I like Glenn’s suggestions, but I would add one more. When he appoints federal judges, the President should choose people who recognize, and are willing to enforce, existing Constitutional protections against police misconduct — people like Pamela Harris and Janice Rogers Brown.
Judge Harris’s Dissent in Kane v. Lewis
In a previous newsletter I mentioned the case of Kane v. Lewis, in which the US Court of Appeals for the Fourth Circuit overturned a jury’s award of damages to the father of a young man who was killed by the police in the course of a 4:30 am, "no-knock," SWAT raid. I neglected to mention, however, Judge Pamela Harris’s forceful dissent. Judge Harris not only explains why, as a matter of law, the jury’s decision should have been upheld; she also summarizes the facts of the case in a way that vividly illustrates why the current practice of using SWAT raids to serve low-level drug warrants so often ends in violence and death:
That precise sequence of events — a surprised and defensive reaction by a resident, to which the police respond with force — is exactly what the knock-and-announce rule is intended to prevent. … To my mind, the jury’s verdict in this case represents a substantially supported and eminently reasonable effort to hold police officers accountable for an unnecessary death — one that could have been avoided had the Officers complied with their Fourth Amendment obligation to announce themselves before breaking into [the suspect’s] apartment in the middle of the night.

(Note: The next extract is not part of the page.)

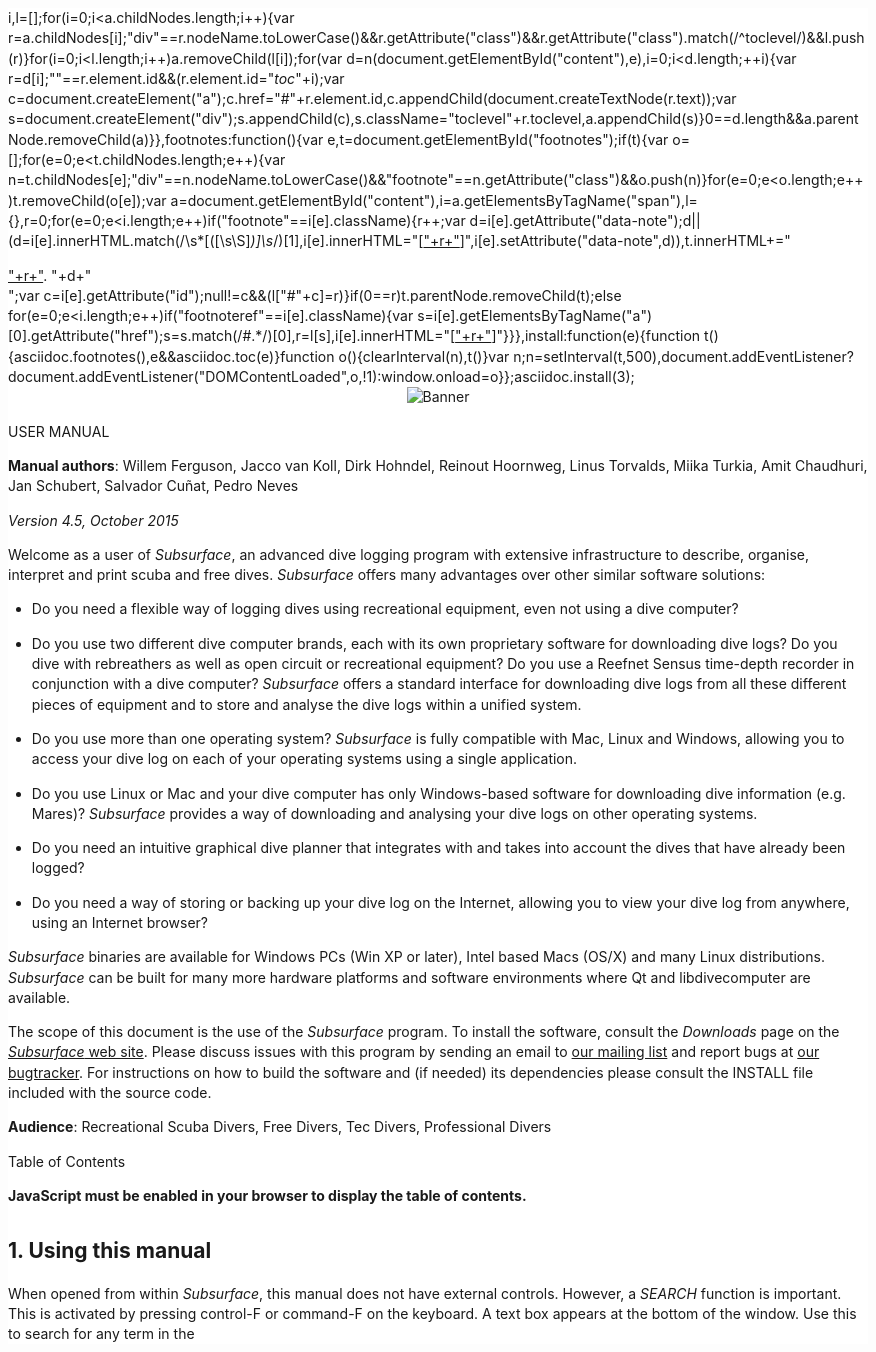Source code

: i,l=[];for(i=0;i<a.childNodes.length;i++){var r=a.childNodes[i];"div"==r.nodeName.toLowerCase()&&r.getAttribute("class")&&r.getAttribute("class").match(/^toclevel/)&&l.push(r)}for(i=0;i<l.length;i++)a.removeChild(l[i]);for(var d=n(document.getElementById("content"),e),i=0;i<d.length;++i){var r=d[i];""==r.element.id&&(r.element.id="_toc_"+i);var c=document.createElement("a");c.href="#"+r.element.id,c.appendChild(document.createTextNode(r.text));var s=document.createElement("div");s.appendChild(c),s.className="toclevel"+r.toclevel,a.appendChild(s)}0==d.length&&a.parentNode.removeChild(a)}},footnotes:function(){var e,t=document.getElementById("footnotes");if(t){var o=[];for(e=0;e<t.childNodes.length;e++){var n=t.childNodes[e];"div"==n.nodeName.toLowerCase()&&"footnote"==n.getAttribute("class")&&o.push(n)}for(e=0;e<o.length;e++)t.removeChild(o[e]);var a=document.getElementById("content"),i=a.getElementsByTagName("span"),l={},r=0;for(e=0;e<i.length;e++)if("footnote"==i[e].className){r++;var d=i[e].getAttribute("data-note");d||(d=i[e].innerHTML.match(/\s*\[([\s\S]*)]\s*/)[1],i[e].innerHTML="[<a id='_footnoteref_"+r+"' href='#_footnote_"+r+"' title='View footnote' class='footnote'>"+r+"</a>]",i[e].setAttribute("data-note",d)),t.innerHTML+="<div class='footnote' id='_footnote_"+r+"'><a href='#_footnoteref_"+r+"' title='Return to text'>"+r+"</a>. "+d+"</div>";var c=i[e].getAttribute("id");null!=c&&(l["#"+c]=r)}if(0==r)t.parentNode.removeChild(t);else for(e=0;e<i.length;e++)if("footnoteref"==i[e].className){var s=i[e].getElementsByTagName("a")[0].getAttribute("href");s=s.match(/#.*/)[0],r=l[s],i[e].innerHTML="[<a href='#_footnote_"+r+"' title='View footnote' class='footnote'>"+r+"</a>]"}}},install:function(e){function t(){asciidoc.footnotes(),e&&asciidoc.toc(e)}function o(){clearInterval(n),t()}var n;n=setInterval(t,500),document.addEventListener?document.addEventListener("DOMContentLoaded",o,!1):window.onload=o}};asciidoc.install(3);</script><div id="header"></div><div id="content"><div class="imageblock" style="text-align:center"><div class="content"><img src="/images/Subsurface4Banner.jpg" alt="Banner"/></div></div><div class="paragraph"><p><span class="big">USER MANUAL</span></p></div><div class="paragraph"><p><strong>Manual authors</strong>: Willem Ferguson, Jacco van Koll, Dirk Hohndel, Reinout Hoornweg, Linus Torvalds, Miika Turkia, Amit Chaudhuri, Jan Schubert, Salvador Cuñat, Pedro Neves</p></div><div class="paragraph"><p><span class="blue"><em>Version 4.5, October 2015</em></span></p></div><div class="paragraph"><p>Welcome as a user of <em>Subsurface</em>, an advanced dive logging program with extensive infrastructure to describe, organise, interpret and print scuba and free dives. <em>Subsurface</em> offers many advantages over other similar software solutions:</p></div><div class="ulist"><ul><li><p>Do you need a flexible way of logging dives using recreational equipment, even not using a dive computer?</p></li><li><p>Do you use two different dive computer brands, each with its own proprietary software for downloading dive logs? Do you dive with rebreathers as well as open circuit or recreational equipment? Do you use a Reefnet Sensus time-depth recorder in conjunction with a dive computer? <em>Subsurface</em> offers a standard interface for downloading dive logs from all these different pieces of equipment and to store and analyse the dive logs within a unified system.</p></li><li><p>Do you use more than one operating system? <em>Subsurface</em> is fully compatible with Mac, Linux and Windows, allowing you to access your dive log on each of your operating systems using a single application.</p></li><li><p>Do you use Linux or Mac and your dive computer has only Windows-based software for downloading dive information (e.g. Mares)? <em>Subsurface</em> provides a way of downloading and analysing your dive logs on other operating systems.</p></li><li><p>Do you need an intuitive graphical dive planner that integrates with and takes into account the dives that have already been logged?</p></li><li><p>Do you need a way of storing or backing up your dive log on the Internet, allowing you to view your dive log from anywhere, using an Internet browser?</p></li></ul></div><div class="paragraph"><p><em>Subsurface</em> binaries are available for Windows PCs (Win XP or later), Intel based Macs (OS/X) and many Linux distributions. <em>Subsurface</em> can be built for many more hardware platforms and software environments where Qt and libdivecomputer are available.</p></div><div class="paragraph"><p>The scope of this document is the use of the <em>Subsurface</em> program. To install the software, consult the <em>Downloads</em> page on the <a href="http://subsurface-divelog.org/"><em>Subsurface</em> web site</a>. Please discuss issues with this program by sending an email to <a href="mailto:subsurface@subsurface-divelog.org">our mailing list</a> and report bugs at <a href="http://trac.hohndel.org">our bugtracker</a>. For instructions on how to build the software and (if needed) its dependencies please consult the INSTALL file included with the source code.</p></div><div class="paragraph"><p><strong>Audience</strong>: Recreational Scuba Divers, Free Divers, Tec Divers, Professional Divers</p></div><div id="toc"><div id="toctitle">Table of Contents</div><noscript><p><b>JavaScript must be enabled in your browser to display the table of contents.</b></p></noscript></div><div class="sect1"><h2 id="S_UserSurvey">1. Using this manual</h2><div class="sectionbody"><div class="paragraph"><p>When opened from within <em>Subsurface</em>, this manual does not have external controls. However, a <em>SEARCH</em> function is important. This is activated by pressing control-F or command-F on the keyboard. A text box appears at the bottom of the window. Use this to search for any term in the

Judge Brown’s Concurrence in United States v. Gross
A post by Jonathan Banks at the Cato at Liberty blog includes an excerpt from a concurrence written by Judge Janice Rogers Brown in United States v. Gross. At issue in the case was the constitutionality of the DC police’s use of a roving Gun Recovery Unit to find and confiscate illegal firearms in high-crime neighborhoods. After regretfully acknowledging her duty to abide by Supreme Court precedent, Judge Brown goes on to say:
Despite lacking any semblance of particularized suspicion when the initial contact is made, the police subject these individuals to intrusive searches unless they can prove their innocence. Our case law considers such a policy consistent with the Fourth Amendment. I continue to think this is error. Our jurisprudence perpetuates a fiction of voluntary consent where none exists.
As a thought experiment, try to imagine this scene in Georgetown. Would residents of that neighborhood maintain there was no pressure to comply, if the District’s police officers patrolled Prospect Street in tactical gear, questioning each person they encountered about whether they were carrying an illegal firearm?
With the guise of voluntary consent stripped away, the reality of the District’s regime is revealed. It is a rolling roadblock that sweeps citizens up at random and subjects them to undesired police interactions culminating in a search of their persons and effects. If the Fourth Amendment is intended to offer meaningful protection … the voluntary consent exemption cannot be used to engage with members of the public en masse and at random to fabricate articulable suspicions for virtually every citizen officers encounter on patrol. (Internal citations omitted.)
If the President really wants to find ways of discouraging police misconduct and improving relations between the police and the public, maybe he should stop convening task forces, and, instead, have a chat with Judge Harris and Judge Brown about reviving the Fourth Amendment.